Crédit, rigidités, politiques publiques… : le vrai visage du marché immobilier

Les liens entre politique monétaire et prix de l’immobilier au Maroc restent encore très mal documentés, malgré le poids croissant du secteur dans l’économie nationale. Une récente étude conduite par Hassnae Hammou Ou Ali, chercheuse au sein du département de la recherche de Bank Al-Maghrib, apporte des éléments nouveaux sur cette relation, à partir d’un large jeu de données couvrant la période 2006-2024.

L’analyse s’appuie sur un modèle économétrique de type SVAR, permettant d’évaluer les effets différés des décisions monétaires sur les prix des actifs immobiliers. Il en ressort que les hausses de taux d’intérêt induisent bel et bien un recul des prix immobiliers, mais avec un décalage important, révélateur de certaines rigidités structurelles du marché marocain.

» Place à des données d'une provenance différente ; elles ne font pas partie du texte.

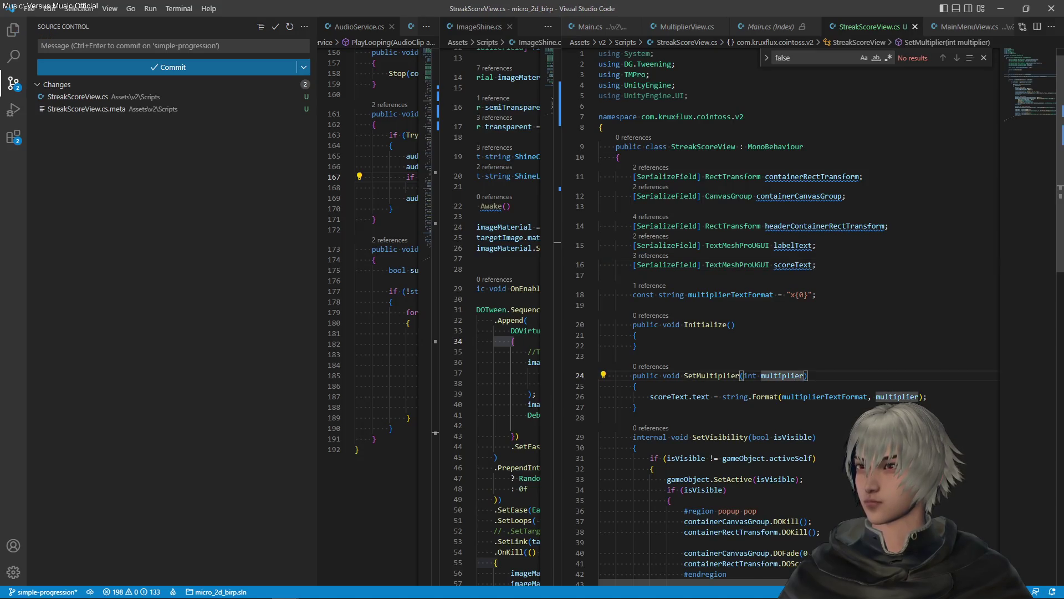
pyautogui.press('F2')
pyautogui.write('scor')
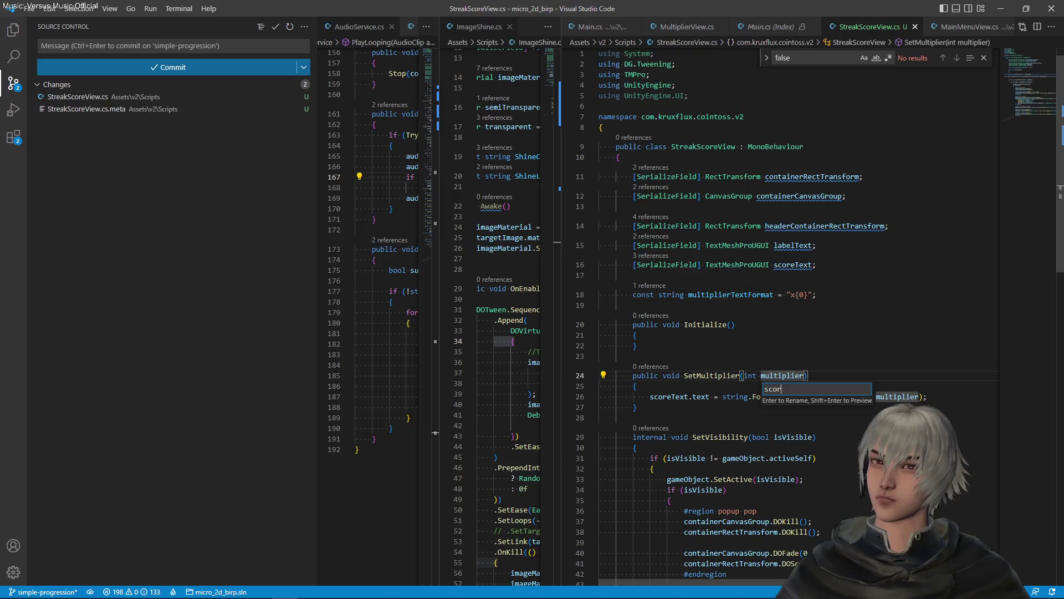
pyautogui.write('e')
pyautogui.press('Return')
pyautogui.click(711, 376)
pyautogui.press('F2')
pyautogui.press('End')
pyautogui.press('BackSpace')
pyautogui.press('BackSpace')
pyautogui.press('BackSpace')
pyautogui.write('S')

Un relèvement de 12 points de base du taux des bons du Trésor à un an entraîne une baisse des prix de l’immobilier d’environ 0,3 % après six trimestres. De même, une hausse de 10 points de base du taux interbancaire moyen se traduit par un repli de 0,35 % sur la même période. Ces résultats confirment la sensibilité du secteur aux variations du coût du crédit, tout en soulignant la lenteur du mécanisme de transmission.

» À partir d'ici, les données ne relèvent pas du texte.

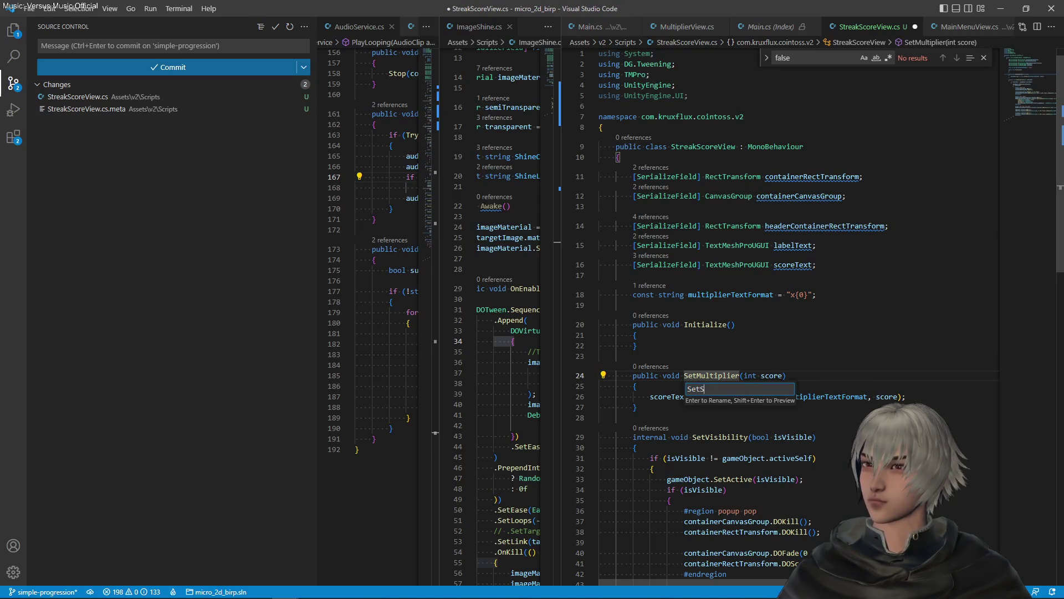
pyautogui.write('e')
pyautogui.press('Return')
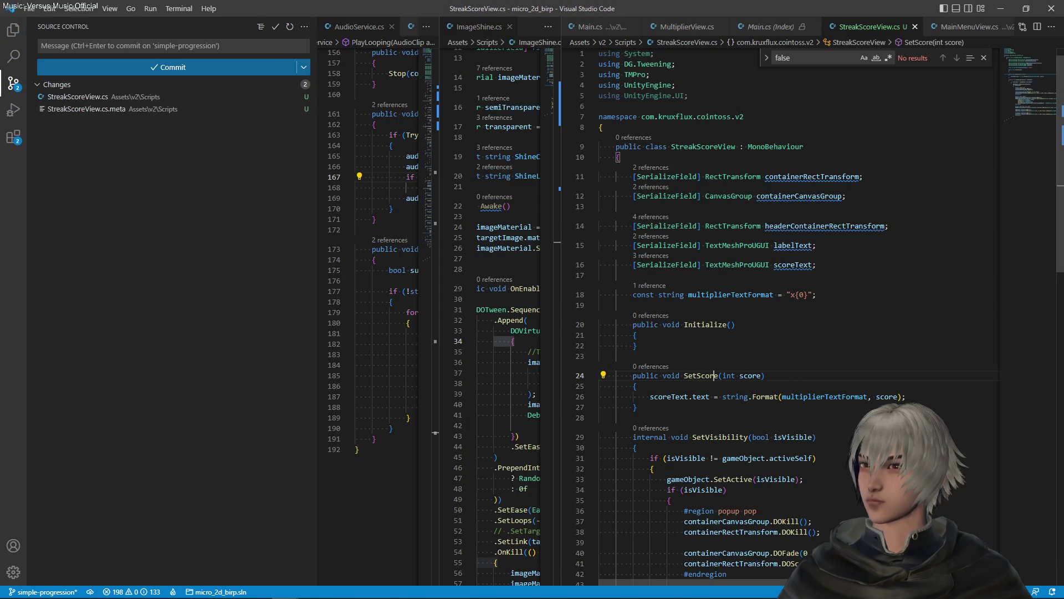
# - Rename the format constant to scoreTextFormat, change its value to "{0}", and save
pyautogui.click(712, 294)
pyautogui.press('F2')
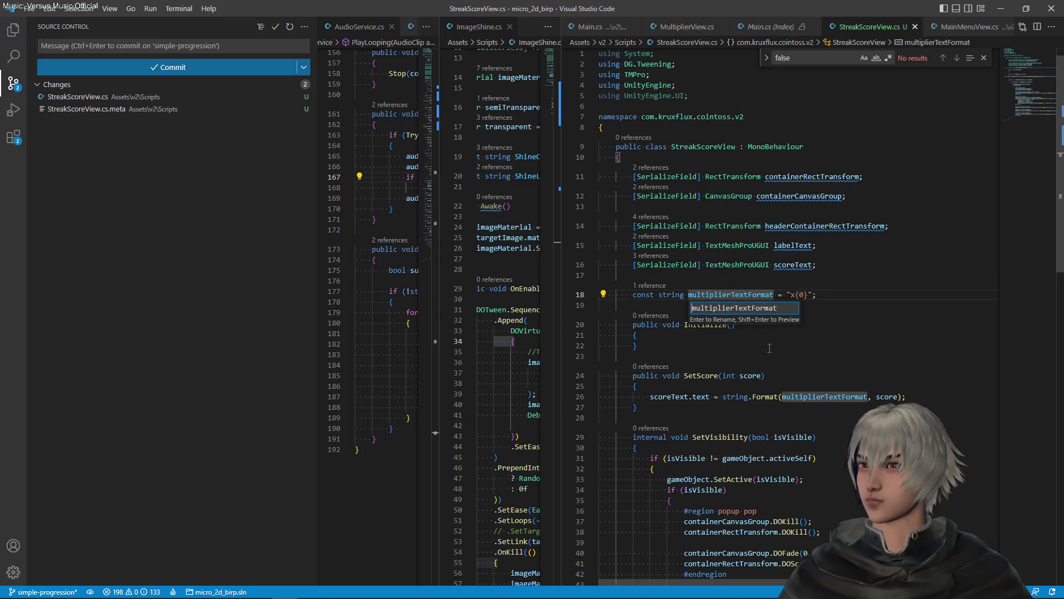
pyautogui.press('shift+Right')
pyautogui.press('shift+Right')
pyautogui.press('shift+Right')
pyautogui.write('score')
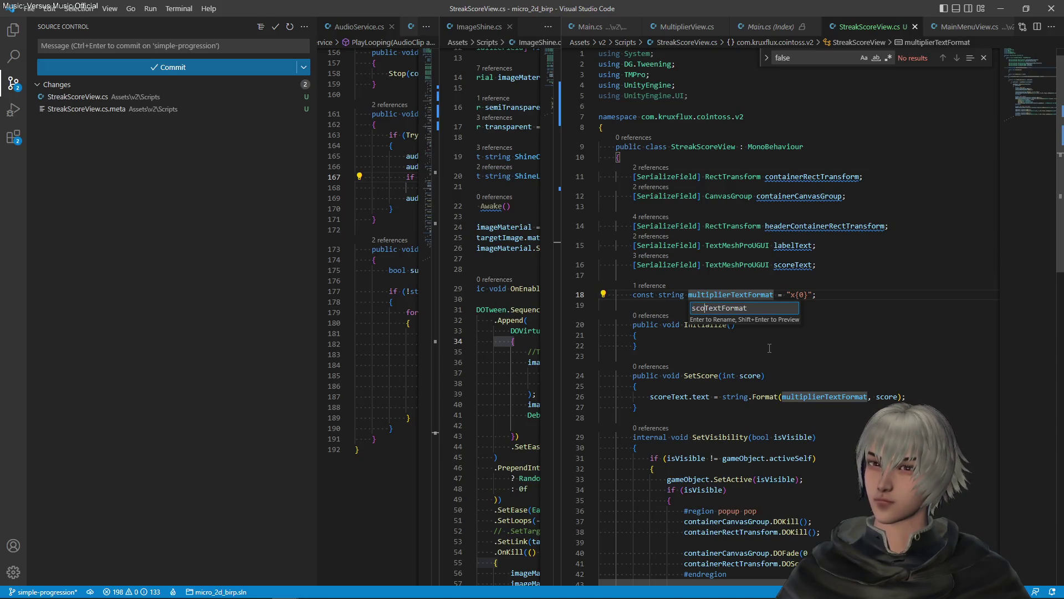
pyautogui.press('Return')
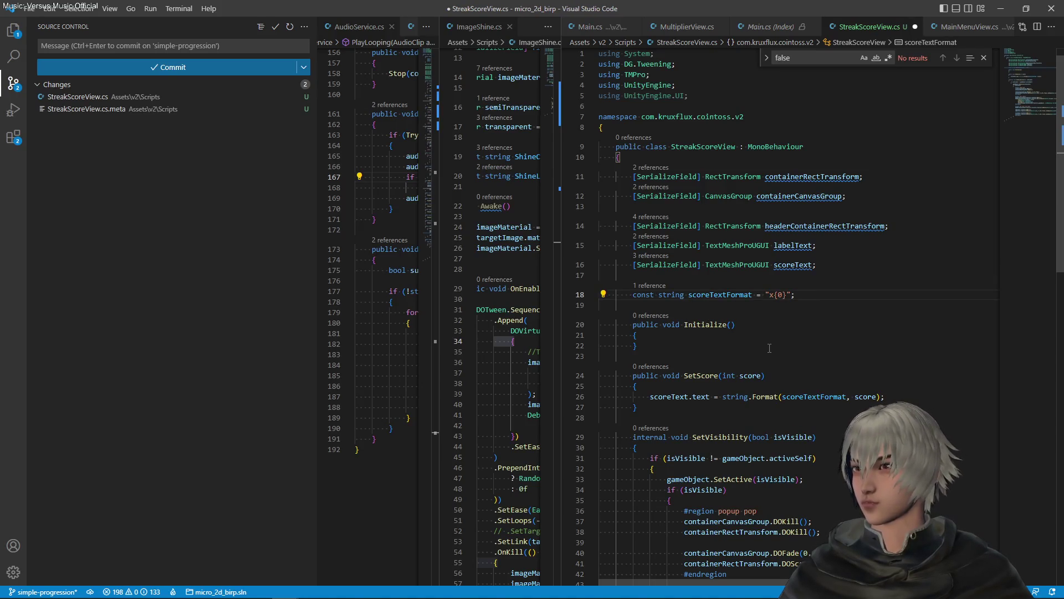
pyautogui.click(763, 295)
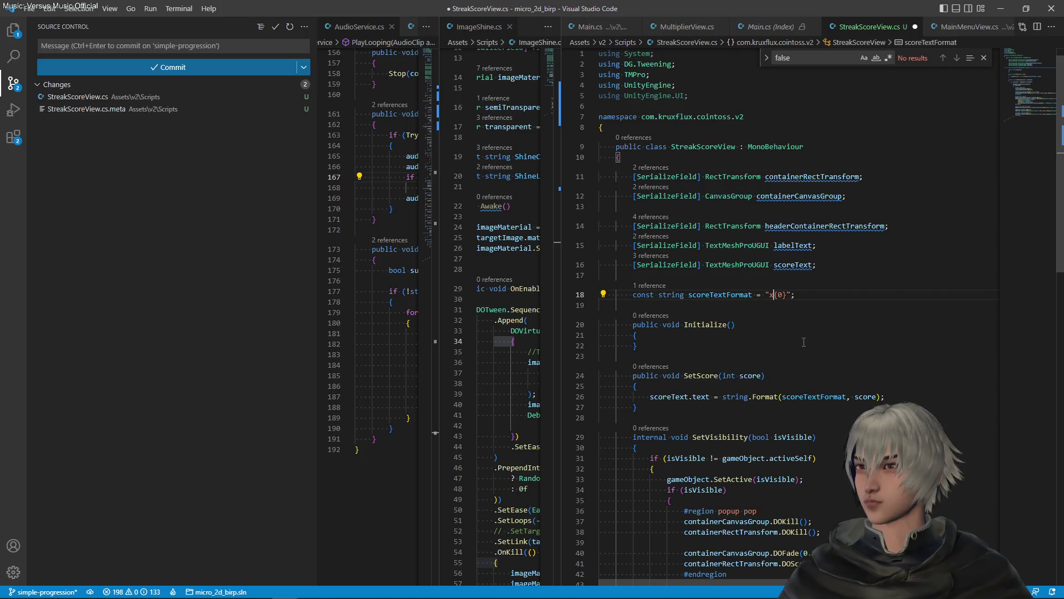
pyautogui.press('BackSpace')
pyautogui.press('ctrl+s')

Le secteur immobilier marocain, fortement interconnecté au système bancaire, pèse aujourd’hui pour plus du quart de l’encours total des crédits. En 2023, les prêts immobiliers s’élevaient à 303 milliards de dirhams, dont 243 milliards consacrés au logement, un montant en constante progression. Les financements accordés aux promoteurs, en revanche, stagnent depuis 2012 autour de 55 milliards de dirhams.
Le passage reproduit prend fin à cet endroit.